Bushcraft And Outdoor Living Skills In The World Of “Experts”

There’s a certain image that’s been created of the “bushcrafter” or “outdoor expert”. It usually involves a perception of this way of life as something difficult or nearly impossible to obtain for most people. It’s been cultivated by years of “survival” television and “man against nature” films, books and other media. Some of my favorite authors such as Rudyard Kipling and Jack London are guilty of creating this idea of nature “red in tooth and claw”. This isn’t an admonishment of them, but more of the culture they helped create in regards to the outdoors, and what it means to live in constant contact with the natural world. They helped turn the woods into an “other” that only a few very special people can brave and survive.

That’s not what we’re about at School Of The Forest and Jack Mountain. We aren’t keepers of any special knowledge, or going to teach you “the six things you MUST know for surviving in the bush”. That isn’t the point of what we do. What we have on our side is real field-based practical experience in the outdoors, and our curriculums are based around the fact that what we have to teach can be learned by anyone willing to put it in the time and effort to gain that field experience themselves. The truth of the matter, regardless of what the accepted ideal says, is that most of what we teach can, (and up until relatively recently in human history) and was learned by most human beings early in their lives.

This doesn’t mean that learning these skills or gaining a working knowledge of the natural world doesn’t take hard work.
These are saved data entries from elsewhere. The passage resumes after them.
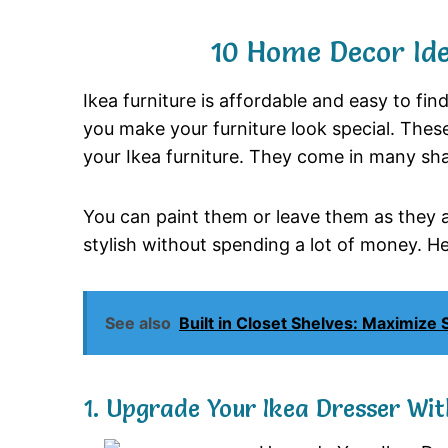
10 Home Decor Ide
Ikea furniture is affordable and easy to find
you make your furniture look special. These
your Ikea furniture. They come in many sh
You can paint them or leave them as they a
stylish without spending a lot of money. Her
See also
Built in Closet Shelves: Maximize
1. Upgrade Your Ikea Dresser Wi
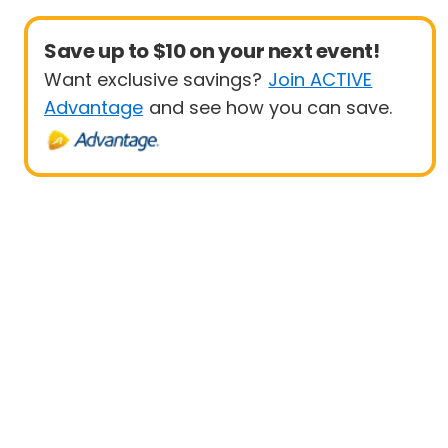
Save up to $10 on your next event!
Want exclusive savings?
Join ACTIVE
Advantage
and see how you can save.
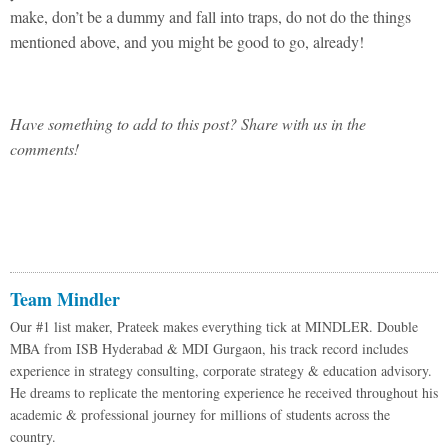
make, don’t be a dummy and fall into traps, do not do the things
mentioned above, and you might be good to go, already!
Have something to add to this post? Share with us in the
comments!
Team Mindler
Our #1 list maker, Prateek makes everything tick at MINDLER. Double
MBA from ISB Hyderabad & MDI Gurgaon, his track record includes
experience in strategy consulting, corporate strategy & education advisory.
He dreams to replicate the mentoring experience he received throughout his
academic & professional journey for millions of students across the
country.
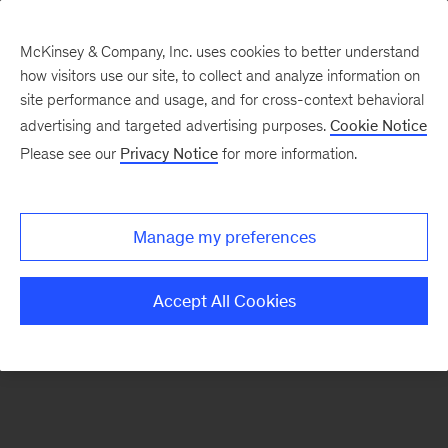
McKinsey & Company, Inc. uses cookies to better understand
how visitors use our site, to collect and analyze information on
There was a problem loading this section.
site performance and usage, and for cross-context behavioral
advertising and targeted advertising purposes.
Cookie Notice
Please see our
Privacy Notice
for more information.
Sign
up
for
Manage my preferences
emails
on
Accept All Cookies
new
Sustainability
articles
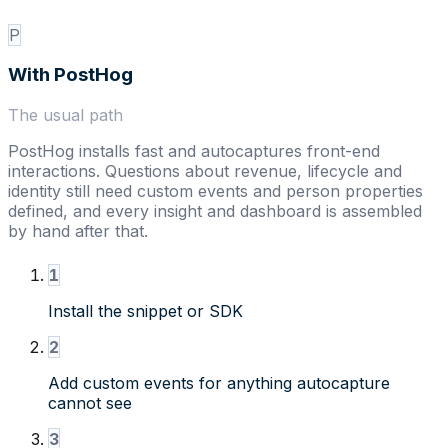
P
With
PostHog
The usual path
PostHog installs fast and autocaptures front-end
interactions. Questions about revenue, lifecycle and
identity still need custom events and person properties
defined, and every insight and dashboard is assembled
by hand after that.
1
Install the snippet or SDK
2
Add custom events for anything autocapture
cannot see
3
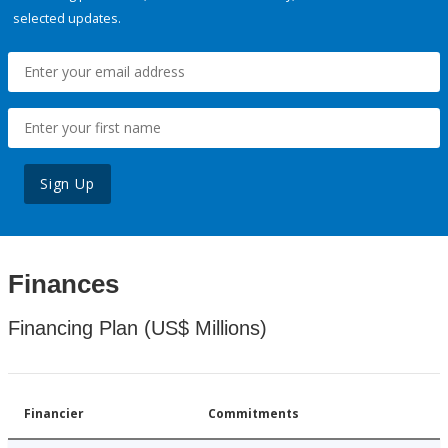
selected updates.
Sign Up
Finances
Financing Plan (US$ Millions)
Financier
Commitments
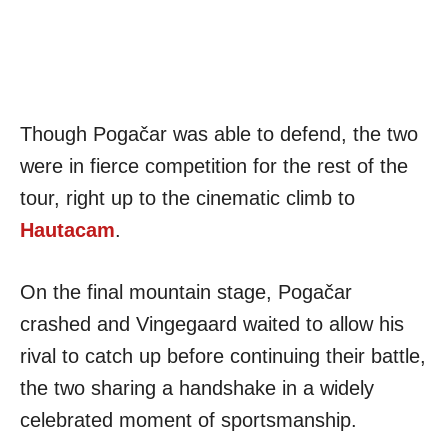
Though Pogačar was able to defend, the two
were in fierce competition for the rest of the
tour, right up to the cinematic climb to
Hautacam
.
On the final mountain stage, Pogačar
crashed and Vingegaard waited to allow his
rival to catch up before continuing their battle,
the two sharing a handshake in a widely
celebrated moment of sportsmanship.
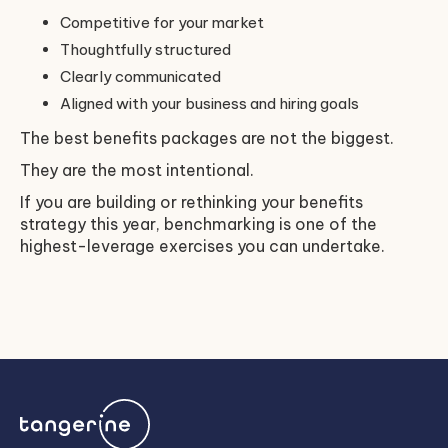
Competitive for your market
Thoughtfully structured
Clearly communicated
Aligned with your business and hiring goals
The best benefits packages are not the biggest.
They are the most intentional.
If you are building or rethinking your benefits
strategy this year, benchmarking is one of the
highest-leverage exercises you can undertake.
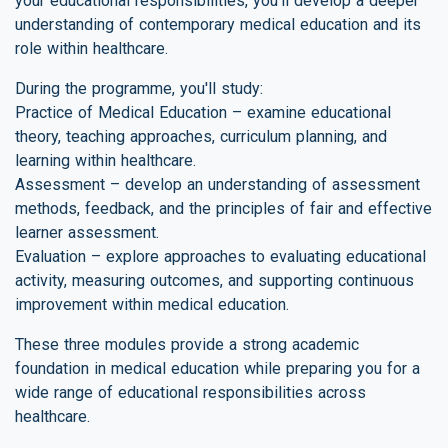
your educational responsibilities, you'll develop a deeper
understanding of contemporary medical education and its
role within healthcare.
During the programme, you'll study:
Practice of Medical Education – examine educational
theory, teaching approaches, curriculum planning, and
learning within healthcare.
Assessment – develop an understanding of assessment
methods, feedback, and the principles of fair and effective
learner assessment.
Evaluation – explore approaches to evaluating educational
activity, measuring outcomes, and supporting continuous
improvement within medical education.
These three modules provide a strong academic
foundation in medical education while preparing you for a
wide range of educational responsibilities across
healthcare.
It’s tough, and often times physically and mentally exhausting. The point here isn’t to write it off as easy. It’s to know that regardless of how unattainable these skills may be presented as in our modern world, if you have the drive to understand them and put in the hours to master them they are completely accessible to just about anyone. It’s part of why most of our courses are long term. It takes a certain amount of time to develop these skills and see them in a day to day context, and that can’t happen over a weekend.

That’s what makes this way of life so appealing to me I think. These skills are how humanity participated in the natural world for a very long time, and as such are completely open to anyone with the desire to learn them. That’s a much more exciting thought to me than that of a select few having this skillset and knowledge base.